Naissance d’une nation pourrait s’intituler « Naissance du cinéma américain ». On y trouve cette ampleur, cette générosité et cette fièvre de l’invention, cette simplicité, enfin, qui imposeront les films d’Hollywood sous toutes les latitudes. La jeune Amérique a trouvé dans le cinéma son moyen d’expression privilégié. À la « guerre civile » désastreuse que se livrent les pays de la vieille Europe, elle oppose l’exemple de son unité continentale durement gagnée à l’issue de la guerre de Sécession. L’intervention des États-Unis dans la guerre va leur conférer une responsabilité mondiale, qui était celle des puissances coloniales européennes à la fin du XIXe siècle.
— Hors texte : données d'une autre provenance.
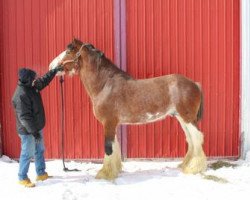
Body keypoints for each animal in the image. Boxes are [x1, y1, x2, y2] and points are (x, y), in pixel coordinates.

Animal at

« Certitude de l’espace, de l’accroissement, de la liberté, du futur », écrivait Walt Whitman cinquante ans plus tôt. La conquête de l’Ouest est à peine achevée lorsque, dans les studios de Hollywood hâtivement bâtis sur les lieux mêmes de la Terre promise californienne, l’Amérique se donne un miroir à sa mesure, à la fois précis et déformant. Rien de plus échevelé que les « films poursuites » que dirige alors Mack Sennett. Ils révèlent pourtant la fièvre d’action et la fabuleuse dépense d’énergie qui caractérisent le bond en avant de la civilisation industrielle. Le goût de l’efficacité, de la préparation méthodique, de l’expression juste, directe, se retrouve dans le découpage technique des westerns de Thomas Ince : Pour sauver sa race (The Aryan, 1916), Carmen du Klondyke (1918). Douglas Fairbanks incarne la magnifique santé d’un peuple, sa bonne conscience et son humour : Robin des bois (Robin Hood, 1922) ; Le Signe de Zorro (The Mark of Zorro, 1920) ; Le Voleur de Bagdad (The Thief of Bagdad, 1924). Ses exploits acrobatiques ne sont pas seulement des performances sportives. Ils apparaissent sur l’écran comme des raccourcis saisissants, des figures de liberté. « L’art américain, en cette période, écrit Henri Langlois, est surtout caractérisé par une concision extrême, une simplicité totale, la pureté du style. Tout y est dit en quelques instants et l’on passe aussitôt à ce qui va suivre. L’image est à la fois concise, pleine et aérienne. »
Mais déjà dans L’Émigrant (The Immigrant, 1917), le personnage de Charlot attaque de sa verve corrosive les belles certitudes américaines. Il montre la misère réelle sous la générosité officielle, la férocité dissimulée par le dynamisme. Déjà, le Viennois Stroheim se prépare à opérer la « révolution du concret » : Folies de femmes (Foolish Wives, 1919). « J’ai voulu, disait-il, et je veux toujours montrer au cinéma la vraie vie avec sa crasse, sa noirceur, sa violence, sa sensualité et – singulier contraste –, au milieu de cette fange, la pureté. »
Hollywood accueille les apports étrangers et les naturalise sans rien leur ôter de leur accent propre. L’unité du cinéma américain est faite de mille contributions diverses et contradictoires. Là comme ailleurs n’est-ce pas le signe de la puissance et de l’originalité américaines que de tout fondre en un creuset, un melting-pot ? En 1920, le cinéma européen renaît de ses cendres. En France, en Suède, en Allemagne, en Union soviétique, de nouvelles écoles naissent. Des cinéastes de génie s’imposent. Beaucoup d’entre eux s’accompliront à Hollywood.